Cette année s’annonçait plus difficile. Avant que le président ne se retire de la course en juillet, quelques sondages menés entre mai et juillet montraient que Biden était toujours en tête de Trump parmi les électeurs les plus jeunes, mais seulement avec de faibles marges ; un sondage PBS de juin a même montré que Trump devançait Biden en incluant d’autres candidats, tels que RFK Jr (maintenant plus candidat) et Jill Stein du Parti vert.
Les chiffres étaient choquants pour les démocrates et ont peut-être joué un rôle pour convaincre le président de se retirer de sa candidature à la réélection.
Depuis qu’elle a accepté l’investiture démocrate cet été, Kamala Harris a fait de grands progrès dans la reconquête des jeunes électeurs. Un nouveau sondage CNBC montre que Harris est de nouveau en tête auprès des électeurs de moins de 34 ans avec une marge de 20 %, soit 60 % à 40 % – des chiffres plus conformes au résultat de 2020.
Cependant, les données relatives aux jeunes électeurs ont tendance à être plus variables et moins fiables que celles concernant d’autres données démographiques, ce qui a donné lieu à des résultats de sondage contradictoires.
Selon un sondage SurveyUSA de septembre, Trump détenait un avantage de quatre points auprès des électeurs de la génération Z, battant Harris 50-46. Et dans l’État clé de l’Arizona, où Biden a remporté une victoire ultra-étroite en 2020, Harris est aux prises avec la démographie des jeunes.
Un récent sondage du New York Times/Siena College a révélé qu’elle devançait Trump de seulement 9 % auprès des électeurs de moins de 30 ans dans l’État – et le même sondage donnait à Trump une avance de 5 points dans l’ensemble de l’État.
Le resserrement du vote des jeunes témoigne d’une tendance continue qui rappelle celle de l’Europe. Alors que les jeunes hommes européens mènent le virage à droite, la tendance est encore plus visible aux États-Unis.

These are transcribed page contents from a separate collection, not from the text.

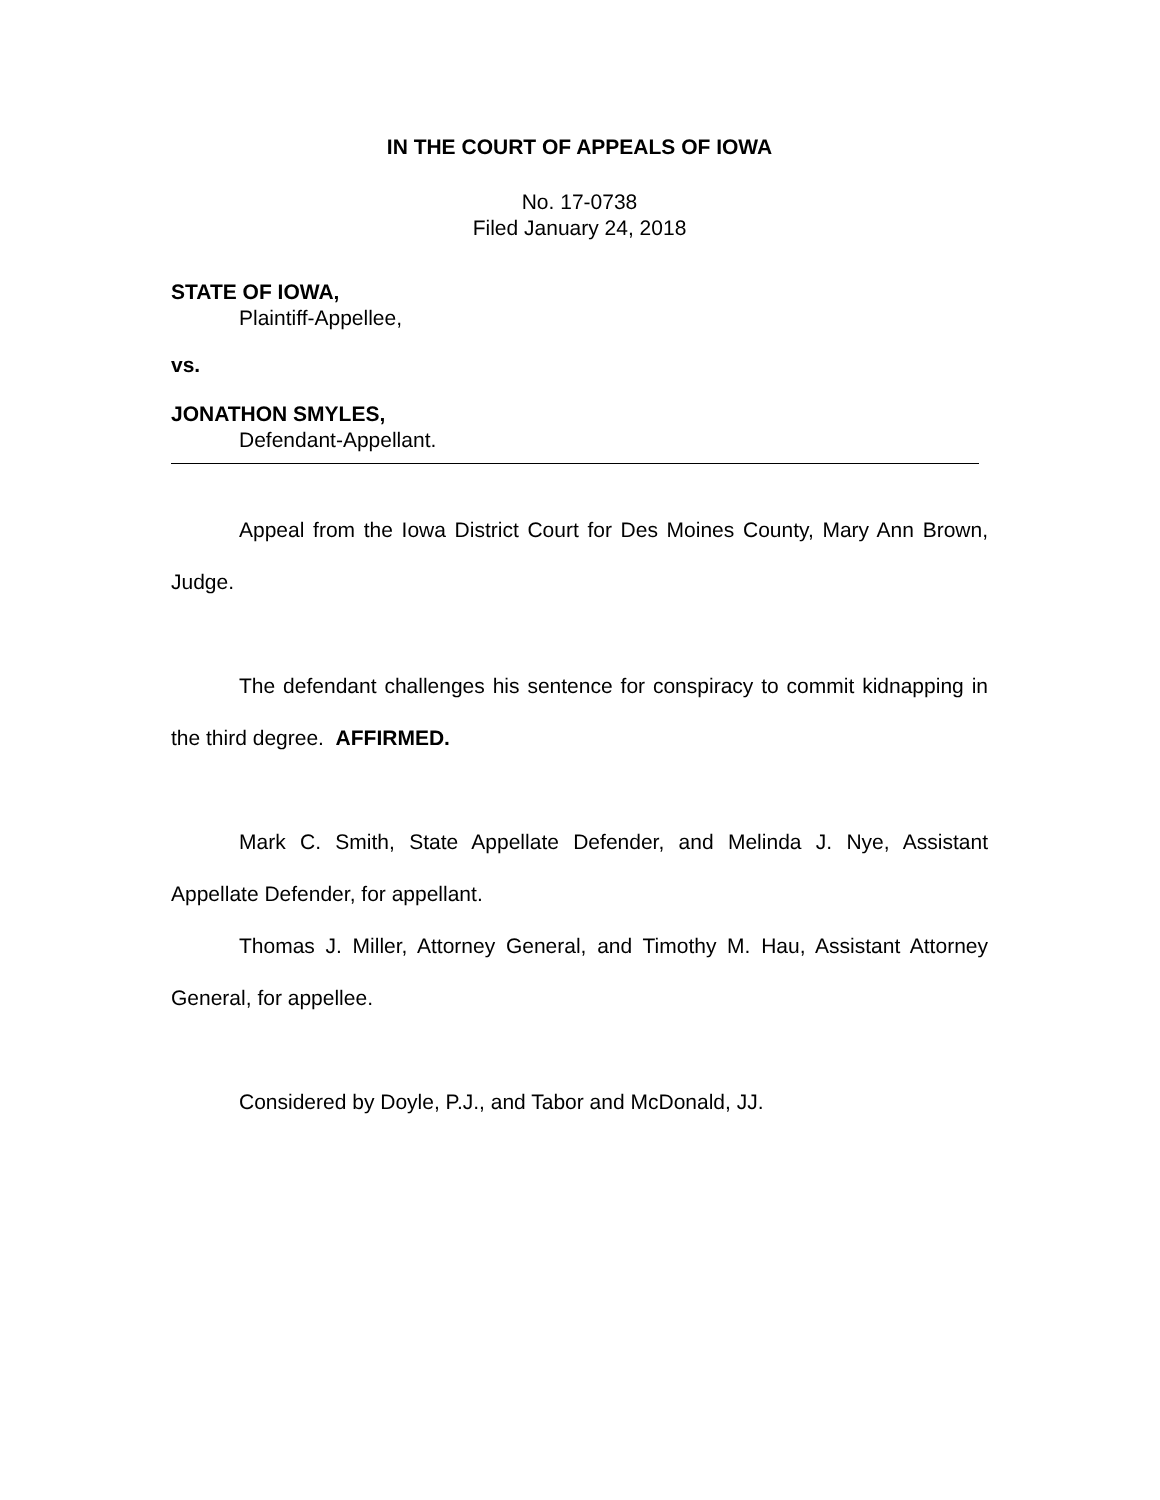IN THE COURT OF APPEALS OF IOWA
No. 17-0738
Filed January 24, 2018
STATE OF IOWA,
Plaintiff-Appellee,
vs.
JONATHON SMYLES,
Defendant-Appellant.
Appeal from the Iowa District Court for Des Moines County, Mary Ann Brown, Judge.
The defendant challenges his sentence for conspiracy to commit kidnapping in the third degree. AFFIRMED.
Mark C. Smith, State Appellate Defender, and Melinda J. Nye, Assistant Appellate Defender, for appellant.
Thomas J. Miller, Attorney General, and Timothy M. Hau, Assistant Attorney General, for appellee.
Considered by Doyle, P.J., and Tabor and McDonald, JJ.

Alors que les jeunes femmes américaines restent fortement libérales, motivées en grande partie par la question cruciale du droit à l’avortement, les jeunes hommes deviennent plus conservateurs. Lors des élections de mi-mandat de 2022, les femmes de la génération Z ont voté démocrate à 72 %. Au cours de ce même cycle électoral, les hommes de la génération Z se sont répartis presque également, avec 52 % votant pour les démocrates.
La campagne Trump voit la tendance. Ces derniers mois, l’ancien président a fait des apparitions sur une série de podcasts avec un public composé en grande partie de jeunes hommes.
Cette semaine, il a été annoncé que Trump serait l’invité du podcast de Joe Rogan. Rogan est une figure culturellement importante, en particulier pour de nombreux jeunes hommes, avec plus de 11 millions d’auditeurs par épisode.
Pourtant, le chemin vers la victoire des « Zoomers » reste une bataille difficile pour les républicains. Contrairement à la gauche européenne, Harris et les démocrates mènent la bataille sur les réseaux sociaux, notamment sur TikTok.
Malgré les investissements majeurs réalisés par la campagne de Trump, l’ancien président y reste moins populaire : les messages négatifs sur Trump sur la plateforme dépassent les messages négatifs sur Harris dans une marge de 2 contre 1, selon Pew Research, tandis que 55 % des utilisateurs américains de TikTok l’identifient. comme démocrates et seulement 39 % comme républicains.
Cependant, dans une élection qui pourrait se résumer à quelques milliers d’électeurs dans une poignée d’États, chaque vote compte. Et si la tendance que nous avons observée en Europe se poursuit aux États-Unis, Trump n’aura peut-être besoin que d’éloigner de la gauche 5 à 15 % des électeurs de la génération Z pour faire pencher la balance en sa faveur.